I can tell you from my vantage point that there are those among us who clearly know the beast we ride and control (if we are lucky). To be fair, we are a clear and distinct minority. I'd argue that management on average is far more ignorant of reality than board members.

Debra said...

Tao, I don't understand your last comment at all.
Maybe you could try again in different words, or flesh out the situation ?
Responding to what I MIGHT be hearing, I say...
that my husband and I have very different attitudes towards approaching psychosis, and psychotics.
He has developed the idea that a diagnosis of psychosis (and he has an extremely fine, differential diagnosis for psychosis that he uses, it is NOT the DSM... molasses that is floating around at this time) will determine the way he listens to his patients, and the way he will intervene with them.
To me, he is still under the influence of Lacanian concepts that present psychosis as an invariable structure, and focalize thus, more on the structure than on the individual person.
I do not agree with this.
To me, the therapy situation must remain a place where anything is possible, and where the therapist trusts.. in his patient's capacity to.. grow ? find his own "bricolages", we say, his way of weaving together the disparate elements of his life in such a way as to go on.
I happen to feel... that we are ALL doing this..
Not just psychotics. All men and women.
My position is more.. egalitarian ? democratic ? than his ?
Rupert, I don't know what to say to your comments.
My daughter in law thinks that I am a loony.
Jesus was a loony, you know ?
But I happen to believe that there need to be some people who are loony this way, and I have elected myself (? lol) to this position. Is it ego ? WHY IS THIS A PROBLEM FOR US, this constant harping on being.. DISINTERESTED that makes us sneer whenever we catch a whiff of SOMETHING, ANYTHING that could be construed as.. INTEREST ?? (Take a look at our Judeo Christian heritage for that problem...)
So far... there is no martyrdom in sight.
Whew...
I don't want to die any more than Jesus did, probably...
And I am a very selfish person, by the way, with occasional gestures, that's all...

Debra said...

One last thing, Tao.
I happen to believe that the fact that we have forsaken our LITERATURE as a means of understanding the motivations of men and women, the fact that we sneer at fiction, poetry, and metaphor, preferring to INVEST OUR FAITH in abstract, dusty SOCIAL SCIENCE THEORIES OF MAN, is a significant handicap to understanding our neighbor.
This disastrous modern tendancy has given us reductionist perspectives on human nature, and why we do what we do.
It has contributed to turning us into cardboard caricatures of mature, sensitive, and complex human beings.
Not good, she says.
Those people may BOAST that they know what they are doing... but... do they really KNOW their motivations ?
In "King Lear", Shakespeare has Regan say of the old Lear "'tis the infirmity of age ; yet he hath ever but slenderly known himself".
Lucidity is the biggest illusion of all...
Even the King... was never... "the King"...

Toby said...

"I personally know people who don't have such blind spots and intentionally create and take advantage of them."

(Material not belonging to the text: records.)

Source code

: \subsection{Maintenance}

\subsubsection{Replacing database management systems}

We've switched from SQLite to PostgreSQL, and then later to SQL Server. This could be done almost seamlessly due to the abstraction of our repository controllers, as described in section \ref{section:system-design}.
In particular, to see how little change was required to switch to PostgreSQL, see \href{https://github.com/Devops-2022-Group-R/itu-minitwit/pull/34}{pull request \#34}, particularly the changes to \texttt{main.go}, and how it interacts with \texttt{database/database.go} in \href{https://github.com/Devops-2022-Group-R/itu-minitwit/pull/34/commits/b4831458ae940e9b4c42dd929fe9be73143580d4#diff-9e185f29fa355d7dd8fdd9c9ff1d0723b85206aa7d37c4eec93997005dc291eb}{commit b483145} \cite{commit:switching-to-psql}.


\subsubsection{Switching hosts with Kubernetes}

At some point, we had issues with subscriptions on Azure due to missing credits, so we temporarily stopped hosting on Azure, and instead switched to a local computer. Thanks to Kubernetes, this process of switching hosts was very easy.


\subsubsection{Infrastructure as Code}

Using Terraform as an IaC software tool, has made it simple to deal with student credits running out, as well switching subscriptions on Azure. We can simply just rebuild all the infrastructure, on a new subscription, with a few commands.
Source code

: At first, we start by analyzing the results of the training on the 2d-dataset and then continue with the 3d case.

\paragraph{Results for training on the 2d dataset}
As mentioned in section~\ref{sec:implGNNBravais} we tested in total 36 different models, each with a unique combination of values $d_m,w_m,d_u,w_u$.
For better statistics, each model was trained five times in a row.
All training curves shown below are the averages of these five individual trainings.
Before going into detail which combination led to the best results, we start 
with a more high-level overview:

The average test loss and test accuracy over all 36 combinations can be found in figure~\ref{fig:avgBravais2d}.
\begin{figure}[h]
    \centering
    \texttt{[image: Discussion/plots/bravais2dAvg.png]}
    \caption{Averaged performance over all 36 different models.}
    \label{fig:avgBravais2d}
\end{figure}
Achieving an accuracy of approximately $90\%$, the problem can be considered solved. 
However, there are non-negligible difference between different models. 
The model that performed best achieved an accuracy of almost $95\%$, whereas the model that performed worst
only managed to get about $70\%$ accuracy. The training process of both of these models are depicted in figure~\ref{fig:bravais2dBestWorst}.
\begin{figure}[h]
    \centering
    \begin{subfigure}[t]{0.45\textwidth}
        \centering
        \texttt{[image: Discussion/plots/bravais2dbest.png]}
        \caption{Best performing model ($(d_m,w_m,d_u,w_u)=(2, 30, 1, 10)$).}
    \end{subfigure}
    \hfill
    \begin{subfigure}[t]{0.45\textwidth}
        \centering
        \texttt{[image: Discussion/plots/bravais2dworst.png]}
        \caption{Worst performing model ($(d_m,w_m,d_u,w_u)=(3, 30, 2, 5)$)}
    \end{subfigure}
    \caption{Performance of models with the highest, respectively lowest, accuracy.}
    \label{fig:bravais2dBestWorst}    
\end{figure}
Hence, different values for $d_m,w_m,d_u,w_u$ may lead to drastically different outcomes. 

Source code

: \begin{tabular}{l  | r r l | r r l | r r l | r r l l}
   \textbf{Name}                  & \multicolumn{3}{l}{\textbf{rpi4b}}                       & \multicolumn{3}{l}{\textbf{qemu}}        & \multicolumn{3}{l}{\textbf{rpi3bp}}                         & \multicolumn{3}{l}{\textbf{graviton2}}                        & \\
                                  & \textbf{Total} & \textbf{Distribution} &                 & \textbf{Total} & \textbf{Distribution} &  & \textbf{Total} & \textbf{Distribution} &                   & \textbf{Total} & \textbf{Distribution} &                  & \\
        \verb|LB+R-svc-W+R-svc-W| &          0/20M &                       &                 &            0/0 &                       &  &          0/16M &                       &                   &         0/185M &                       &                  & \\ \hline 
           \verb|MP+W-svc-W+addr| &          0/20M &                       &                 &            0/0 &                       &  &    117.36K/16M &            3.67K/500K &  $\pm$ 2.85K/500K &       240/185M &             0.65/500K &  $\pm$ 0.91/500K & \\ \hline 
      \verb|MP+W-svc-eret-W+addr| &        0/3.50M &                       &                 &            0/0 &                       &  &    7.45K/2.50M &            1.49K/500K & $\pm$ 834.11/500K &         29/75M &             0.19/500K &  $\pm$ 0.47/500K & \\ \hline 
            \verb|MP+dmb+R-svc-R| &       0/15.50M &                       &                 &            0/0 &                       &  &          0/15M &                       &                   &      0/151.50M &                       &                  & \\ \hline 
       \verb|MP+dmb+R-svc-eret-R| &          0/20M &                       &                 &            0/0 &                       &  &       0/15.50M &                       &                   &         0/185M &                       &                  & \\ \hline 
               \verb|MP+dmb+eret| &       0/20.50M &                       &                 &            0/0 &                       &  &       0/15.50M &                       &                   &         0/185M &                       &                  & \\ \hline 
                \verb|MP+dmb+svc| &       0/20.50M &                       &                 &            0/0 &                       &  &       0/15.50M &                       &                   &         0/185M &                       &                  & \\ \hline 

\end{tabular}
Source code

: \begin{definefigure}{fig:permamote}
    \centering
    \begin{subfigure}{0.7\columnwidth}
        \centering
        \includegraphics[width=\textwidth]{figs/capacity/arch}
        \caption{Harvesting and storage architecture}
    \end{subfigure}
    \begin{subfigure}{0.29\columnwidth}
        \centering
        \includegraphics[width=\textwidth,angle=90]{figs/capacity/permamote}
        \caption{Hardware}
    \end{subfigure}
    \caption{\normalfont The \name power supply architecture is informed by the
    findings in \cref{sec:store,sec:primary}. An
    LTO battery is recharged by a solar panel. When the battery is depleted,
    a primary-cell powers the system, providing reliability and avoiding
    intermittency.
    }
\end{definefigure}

That sounds like a definition of a sociopath, or of a psychopath, which I put in my list of core issues. Not that we can 'do' anything about people of those types, but rather because a survival-of-the-fittest economics which assumes 'matter' has primacy above 'spirit', and that the most evil people doing the most evil things will generate By Magic most social good (to paraphrase Keynes), is great breeding ground for the success of such empathy- and morality-free persons. And such feeds directly into the infamous 99:1 ratio we've heard so much of lately.

Debra said...

I do not believe in evil people.
I believe that evil, like good... is BETWEEN US, and arises out of relation between people.